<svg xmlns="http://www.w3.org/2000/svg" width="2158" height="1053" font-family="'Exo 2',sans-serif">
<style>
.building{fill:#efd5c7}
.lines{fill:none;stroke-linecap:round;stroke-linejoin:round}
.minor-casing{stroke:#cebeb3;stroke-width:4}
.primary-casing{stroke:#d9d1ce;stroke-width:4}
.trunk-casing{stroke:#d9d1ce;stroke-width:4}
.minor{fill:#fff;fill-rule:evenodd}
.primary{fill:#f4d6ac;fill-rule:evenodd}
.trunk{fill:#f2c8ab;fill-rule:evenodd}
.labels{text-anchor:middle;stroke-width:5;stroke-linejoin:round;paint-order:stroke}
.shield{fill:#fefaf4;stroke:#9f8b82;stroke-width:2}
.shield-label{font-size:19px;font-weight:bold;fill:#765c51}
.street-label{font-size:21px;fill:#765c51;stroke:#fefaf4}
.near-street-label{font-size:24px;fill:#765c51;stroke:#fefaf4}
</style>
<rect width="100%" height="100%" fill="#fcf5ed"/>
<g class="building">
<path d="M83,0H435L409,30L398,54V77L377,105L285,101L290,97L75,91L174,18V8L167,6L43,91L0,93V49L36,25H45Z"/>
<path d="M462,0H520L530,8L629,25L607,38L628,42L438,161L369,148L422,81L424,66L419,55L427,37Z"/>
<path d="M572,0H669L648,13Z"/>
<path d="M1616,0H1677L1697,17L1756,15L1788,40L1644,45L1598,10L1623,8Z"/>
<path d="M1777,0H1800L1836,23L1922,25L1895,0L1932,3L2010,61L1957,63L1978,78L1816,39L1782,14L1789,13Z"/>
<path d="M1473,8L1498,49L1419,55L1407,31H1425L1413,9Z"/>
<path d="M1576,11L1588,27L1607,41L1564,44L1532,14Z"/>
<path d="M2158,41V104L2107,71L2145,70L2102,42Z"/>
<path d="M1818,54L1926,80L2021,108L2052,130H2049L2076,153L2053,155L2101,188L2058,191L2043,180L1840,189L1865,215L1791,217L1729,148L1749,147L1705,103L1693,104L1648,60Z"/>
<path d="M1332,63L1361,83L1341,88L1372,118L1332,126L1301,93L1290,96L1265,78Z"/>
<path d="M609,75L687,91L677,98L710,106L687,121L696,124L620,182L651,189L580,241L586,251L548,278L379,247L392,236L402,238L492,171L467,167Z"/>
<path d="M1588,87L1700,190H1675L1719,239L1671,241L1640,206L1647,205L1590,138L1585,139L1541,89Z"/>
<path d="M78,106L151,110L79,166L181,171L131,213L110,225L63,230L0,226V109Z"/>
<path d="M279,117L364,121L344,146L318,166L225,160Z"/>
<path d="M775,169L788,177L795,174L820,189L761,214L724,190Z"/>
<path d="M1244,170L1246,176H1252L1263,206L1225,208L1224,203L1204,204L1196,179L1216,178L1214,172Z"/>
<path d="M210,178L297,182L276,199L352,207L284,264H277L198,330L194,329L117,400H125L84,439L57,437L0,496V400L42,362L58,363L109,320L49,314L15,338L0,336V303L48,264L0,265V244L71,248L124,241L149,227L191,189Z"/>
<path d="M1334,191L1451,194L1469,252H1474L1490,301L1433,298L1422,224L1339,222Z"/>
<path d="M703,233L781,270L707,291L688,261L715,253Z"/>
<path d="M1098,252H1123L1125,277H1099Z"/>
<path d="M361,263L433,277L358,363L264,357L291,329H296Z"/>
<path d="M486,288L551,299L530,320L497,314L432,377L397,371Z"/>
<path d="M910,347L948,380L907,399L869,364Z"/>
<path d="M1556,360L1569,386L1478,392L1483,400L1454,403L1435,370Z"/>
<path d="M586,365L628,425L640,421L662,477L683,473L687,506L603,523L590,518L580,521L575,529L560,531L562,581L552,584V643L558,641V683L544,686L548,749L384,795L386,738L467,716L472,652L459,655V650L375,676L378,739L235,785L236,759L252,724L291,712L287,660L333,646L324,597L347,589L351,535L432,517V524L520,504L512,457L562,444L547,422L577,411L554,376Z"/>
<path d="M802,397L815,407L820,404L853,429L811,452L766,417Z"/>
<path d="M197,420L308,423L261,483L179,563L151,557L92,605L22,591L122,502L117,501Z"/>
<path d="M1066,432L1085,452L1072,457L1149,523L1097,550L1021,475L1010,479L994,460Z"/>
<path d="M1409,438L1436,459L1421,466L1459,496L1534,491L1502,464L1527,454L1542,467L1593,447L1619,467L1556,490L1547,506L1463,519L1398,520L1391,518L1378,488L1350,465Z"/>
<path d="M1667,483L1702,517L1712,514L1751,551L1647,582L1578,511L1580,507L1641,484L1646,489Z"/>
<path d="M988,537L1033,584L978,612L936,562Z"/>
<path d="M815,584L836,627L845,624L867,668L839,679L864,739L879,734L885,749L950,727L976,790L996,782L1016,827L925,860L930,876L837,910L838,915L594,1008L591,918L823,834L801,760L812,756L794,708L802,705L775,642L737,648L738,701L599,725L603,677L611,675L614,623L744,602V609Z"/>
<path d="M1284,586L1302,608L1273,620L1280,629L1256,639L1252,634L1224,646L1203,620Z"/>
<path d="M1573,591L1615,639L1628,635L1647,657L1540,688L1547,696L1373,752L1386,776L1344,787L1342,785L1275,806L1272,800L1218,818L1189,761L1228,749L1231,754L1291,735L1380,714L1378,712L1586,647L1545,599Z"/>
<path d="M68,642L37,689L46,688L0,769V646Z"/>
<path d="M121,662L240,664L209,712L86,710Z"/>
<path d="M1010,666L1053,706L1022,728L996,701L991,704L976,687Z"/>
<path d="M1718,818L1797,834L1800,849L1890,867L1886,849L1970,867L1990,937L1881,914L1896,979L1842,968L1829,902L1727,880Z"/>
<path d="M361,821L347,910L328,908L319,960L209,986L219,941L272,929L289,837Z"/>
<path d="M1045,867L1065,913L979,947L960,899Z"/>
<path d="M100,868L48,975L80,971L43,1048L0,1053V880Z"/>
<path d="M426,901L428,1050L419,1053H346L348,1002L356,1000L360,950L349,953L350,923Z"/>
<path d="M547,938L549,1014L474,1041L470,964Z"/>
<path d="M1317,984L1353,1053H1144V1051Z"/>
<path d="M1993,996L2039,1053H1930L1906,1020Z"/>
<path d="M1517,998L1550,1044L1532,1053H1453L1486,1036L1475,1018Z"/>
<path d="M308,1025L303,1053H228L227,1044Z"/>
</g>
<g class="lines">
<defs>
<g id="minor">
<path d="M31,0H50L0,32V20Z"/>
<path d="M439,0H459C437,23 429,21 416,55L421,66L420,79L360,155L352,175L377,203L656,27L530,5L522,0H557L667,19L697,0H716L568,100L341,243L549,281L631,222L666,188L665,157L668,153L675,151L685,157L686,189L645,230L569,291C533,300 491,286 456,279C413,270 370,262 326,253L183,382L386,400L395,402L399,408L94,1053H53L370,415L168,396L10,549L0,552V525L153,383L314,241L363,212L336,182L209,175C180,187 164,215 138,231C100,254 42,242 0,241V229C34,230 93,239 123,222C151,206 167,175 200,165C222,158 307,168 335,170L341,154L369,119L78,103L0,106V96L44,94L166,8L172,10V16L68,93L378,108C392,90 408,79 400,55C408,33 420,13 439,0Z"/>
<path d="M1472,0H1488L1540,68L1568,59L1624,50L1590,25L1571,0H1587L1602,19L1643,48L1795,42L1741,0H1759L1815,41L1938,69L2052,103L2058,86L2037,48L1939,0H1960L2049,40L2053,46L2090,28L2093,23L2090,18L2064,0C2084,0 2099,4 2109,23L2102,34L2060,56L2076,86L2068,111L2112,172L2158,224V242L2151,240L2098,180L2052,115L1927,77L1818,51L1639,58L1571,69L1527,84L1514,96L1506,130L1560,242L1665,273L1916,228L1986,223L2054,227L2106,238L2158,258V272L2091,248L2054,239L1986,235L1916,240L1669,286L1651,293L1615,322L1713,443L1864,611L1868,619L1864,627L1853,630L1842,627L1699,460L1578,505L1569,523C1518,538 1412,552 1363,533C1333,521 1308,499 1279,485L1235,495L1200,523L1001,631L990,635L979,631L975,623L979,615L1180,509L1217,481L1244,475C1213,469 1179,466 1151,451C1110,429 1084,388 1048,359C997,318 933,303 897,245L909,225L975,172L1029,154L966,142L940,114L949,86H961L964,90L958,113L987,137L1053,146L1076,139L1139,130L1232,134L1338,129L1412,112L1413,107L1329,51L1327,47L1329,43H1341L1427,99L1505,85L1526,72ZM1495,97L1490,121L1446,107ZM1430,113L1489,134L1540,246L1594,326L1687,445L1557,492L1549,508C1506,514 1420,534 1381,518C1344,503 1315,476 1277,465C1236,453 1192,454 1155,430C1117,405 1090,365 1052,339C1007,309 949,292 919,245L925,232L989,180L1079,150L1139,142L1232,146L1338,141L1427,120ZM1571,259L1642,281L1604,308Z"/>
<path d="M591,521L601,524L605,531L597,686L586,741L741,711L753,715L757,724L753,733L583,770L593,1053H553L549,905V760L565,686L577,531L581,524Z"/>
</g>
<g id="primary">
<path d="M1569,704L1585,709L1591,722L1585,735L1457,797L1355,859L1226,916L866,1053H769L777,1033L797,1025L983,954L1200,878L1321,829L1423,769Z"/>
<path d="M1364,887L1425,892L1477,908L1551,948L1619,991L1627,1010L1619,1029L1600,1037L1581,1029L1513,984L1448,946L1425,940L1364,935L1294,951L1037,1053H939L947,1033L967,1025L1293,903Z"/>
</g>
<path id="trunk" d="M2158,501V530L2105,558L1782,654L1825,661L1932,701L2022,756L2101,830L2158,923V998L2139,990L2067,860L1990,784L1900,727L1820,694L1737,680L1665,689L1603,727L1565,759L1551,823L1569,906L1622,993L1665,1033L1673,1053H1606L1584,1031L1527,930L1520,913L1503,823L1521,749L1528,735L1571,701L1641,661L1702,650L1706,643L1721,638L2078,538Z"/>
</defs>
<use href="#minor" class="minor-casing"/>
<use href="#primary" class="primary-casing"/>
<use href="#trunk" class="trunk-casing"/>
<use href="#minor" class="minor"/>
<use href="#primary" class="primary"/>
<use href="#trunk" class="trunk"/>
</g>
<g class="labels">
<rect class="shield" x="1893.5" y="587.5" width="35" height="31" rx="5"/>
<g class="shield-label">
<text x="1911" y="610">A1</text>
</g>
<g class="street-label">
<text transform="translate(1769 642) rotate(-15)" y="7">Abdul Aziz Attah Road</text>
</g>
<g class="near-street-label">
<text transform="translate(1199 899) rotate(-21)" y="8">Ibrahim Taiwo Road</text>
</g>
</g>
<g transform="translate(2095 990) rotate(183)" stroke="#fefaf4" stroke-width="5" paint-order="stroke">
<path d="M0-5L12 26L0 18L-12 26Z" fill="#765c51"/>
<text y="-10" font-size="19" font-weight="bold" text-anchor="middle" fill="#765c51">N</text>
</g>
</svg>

————

YOUR INSTRUCTIONS: Across the listing above, report every line where "middle" occurs.

FINAL ANSWER:
.labels{text-anchor:middle;stroke-width:5;stroke-linejoin:round;paint-order:stroke}
<text y="-10" font-size="19" font-weight="bold" text-anchor="middle" fill="#765c51">N</text>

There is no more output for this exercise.